## ABOUT THIS EXERCISE
Please retype every entry below, keeping it exactly the same.

________

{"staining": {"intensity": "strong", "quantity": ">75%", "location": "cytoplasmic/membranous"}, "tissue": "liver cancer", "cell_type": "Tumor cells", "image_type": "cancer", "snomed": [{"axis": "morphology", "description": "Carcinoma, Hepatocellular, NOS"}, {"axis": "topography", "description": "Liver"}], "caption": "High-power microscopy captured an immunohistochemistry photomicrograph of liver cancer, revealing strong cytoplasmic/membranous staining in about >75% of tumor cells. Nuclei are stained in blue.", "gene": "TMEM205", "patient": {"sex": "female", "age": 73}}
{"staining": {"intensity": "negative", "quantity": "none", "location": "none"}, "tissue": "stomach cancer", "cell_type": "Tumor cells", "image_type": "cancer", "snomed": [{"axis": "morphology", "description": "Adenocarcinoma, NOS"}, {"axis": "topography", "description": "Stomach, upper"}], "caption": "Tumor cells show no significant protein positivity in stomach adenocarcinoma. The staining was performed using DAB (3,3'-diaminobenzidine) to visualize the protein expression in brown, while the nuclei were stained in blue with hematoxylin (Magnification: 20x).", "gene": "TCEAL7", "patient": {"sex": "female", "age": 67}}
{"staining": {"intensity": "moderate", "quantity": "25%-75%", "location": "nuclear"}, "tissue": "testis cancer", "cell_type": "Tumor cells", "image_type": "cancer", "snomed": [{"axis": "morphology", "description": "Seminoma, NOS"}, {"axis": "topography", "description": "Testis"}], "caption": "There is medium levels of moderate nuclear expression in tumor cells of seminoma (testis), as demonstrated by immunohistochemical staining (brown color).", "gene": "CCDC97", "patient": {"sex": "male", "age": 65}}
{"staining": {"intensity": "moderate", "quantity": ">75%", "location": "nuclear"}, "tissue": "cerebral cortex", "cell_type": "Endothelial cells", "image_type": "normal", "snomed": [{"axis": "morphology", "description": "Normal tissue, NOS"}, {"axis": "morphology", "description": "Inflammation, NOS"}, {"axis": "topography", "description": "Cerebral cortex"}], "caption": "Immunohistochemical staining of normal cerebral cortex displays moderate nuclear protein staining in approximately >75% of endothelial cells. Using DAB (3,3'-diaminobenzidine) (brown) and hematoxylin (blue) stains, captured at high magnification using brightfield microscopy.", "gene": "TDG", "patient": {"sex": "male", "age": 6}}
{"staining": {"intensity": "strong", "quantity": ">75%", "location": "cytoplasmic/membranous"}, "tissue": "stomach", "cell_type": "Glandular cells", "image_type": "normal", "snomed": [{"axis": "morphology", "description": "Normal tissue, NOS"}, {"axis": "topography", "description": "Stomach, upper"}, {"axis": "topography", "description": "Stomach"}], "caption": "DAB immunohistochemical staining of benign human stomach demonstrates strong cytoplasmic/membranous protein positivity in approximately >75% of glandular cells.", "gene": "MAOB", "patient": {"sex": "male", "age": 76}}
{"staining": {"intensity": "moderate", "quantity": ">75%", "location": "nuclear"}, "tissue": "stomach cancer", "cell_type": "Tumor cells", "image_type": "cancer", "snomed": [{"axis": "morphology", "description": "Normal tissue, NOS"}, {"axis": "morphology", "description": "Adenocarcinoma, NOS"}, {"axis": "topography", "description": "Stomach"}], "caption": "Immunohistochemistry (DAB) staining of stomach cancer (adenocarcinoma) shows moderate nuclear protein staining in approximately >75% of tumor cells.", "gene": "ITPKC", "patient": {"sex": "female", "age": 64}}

________

## TASK ANSWER
{"staining": {"intensity": "strong", "quantity": ">75%", "location": "cytoplasmic/membranous"}, "tissue": "liver cancer", "cell_type": "Tumor cells", "image_type": "cancer", "snomed": [{"axis": "morphology", "description": "Carcinoma, Hepatocellular, NOS"}, {"axis": "topography", "description": "Liver"}], "caption": "High-power microscopy captured an immunohistochemistry photomicrograph of liver cancer, revealing strong cytoplasmic/membranous staining in about >75% of tumor cells. Nuclei are stained in blue.", "gene": "TMEM205", "patient": {"sex": "female", "age": 73}}
{"staining": {"intensity": "negative", "quantity": "none", "location": "none"}, "tissue": "stomach cancer", "cell_type": "Tumor cells", "image_type": "cancer", "snomed": [{"axis": "morphology", "description": "Adenocarcinoma, NOS"}, {"axis": "topography", "description": "Stomach, upper"}], "caption": "Tumor cells show no significant protein positivity in stomach adenocarcinoma. The staining was performed using DAB (3,3'-diaminobenzidine) to visualize the protein expression in brown, while the nuclei were stained in blue with hematoxylin (Magnification: 20x).", "gene": "TCEAL7", "patient": {"sex": "female", "age": 67}}
{"staining": {"intensity": "moderate", "quantity": "25%-75%", "location": "nuclear"}, "tissue": "testis cancer", "cell_type": "Tumor cells", "image_type": "cancer", "snomed": [{"axis": "morphology", "description": "Seminoma, NOS"}, {"axis": "topography", "description": "Testis"}], "caption": "There is medium levels of moderate nuclear expression in tumor cells of seminoma (testis), as demonstrated by immunohistochemical staining (brown color).", "gene": "CCDC97", "patient": {"sex": "male", "age": 65}}
{"staining": {"intensity": "moderate", "quantity": ">75%", "location": "nuclear"}, "tissue": "cerebral cortex", "cell_type": "Endothelial cells", "image_type": "normal", "snomed": [{"axis": "morphology", "description": "Normal tissue, NOS"}, {"axis": "morphology", "description": "Inflammation, NOS"}, {"axis": "topography", "description": "Cerebral cortex"}], "caption": "Immunohistochemical staining of normal cerebral cortex displays moderate nuclear protein staining in approximately >75% of endothelial cells. Using DAB (3,3'-diaminobenzidine) (brown) and hematoxylin (blue) stains, captured at high magnification using brightfield microscopy.", "gene": "TDG", "patient": {"sex": "male", "age": 6}}
{"staining": {"intensity": "strong", "quantity": ">75%", "location": "cytoplasmic/membranous"}, "tissue": "stomach", "cell_type": "Glandular cells", "image_type": "normal", "snomed": [{"axis": "morphology", "description": "Normal tissue, NOS"}, {"axis": "topography", "description": "Stomach, upper"}, {"axis": "topography", "description": "Stomach"}], "caption": "DAB immunohistochemical staining of benign human stomach demonstrates strong cytoplasmic/membranous protein positivity in approximately >75% of glandular cells.", "gene": "MAOB", "patient": {"sex": "male", "age": 76}}
{"staining": {"intensity": "moderate", "quantity": ">75%", "location": "nuclear"}, "tissue": "stomach cancer", "cell_type": "Tumor cells", "image_type": "cancer", "snomed": [{"axis": "morphology", "description": "Normal tissue, NOS"}, {"axis": "morphology", "description": "Adenocarcinoma, NOS"}, {"axis": "topography", "description": "Stomach"}], "caption": "Immunohistochemistry (DAB) staining of stomach cancer (adenocarcinoma) shows moderate nuclear protein staining in approximately >75% of tumor cells.", "gene": "ITPKC", "patient": {"sex": "female", "age": 64}}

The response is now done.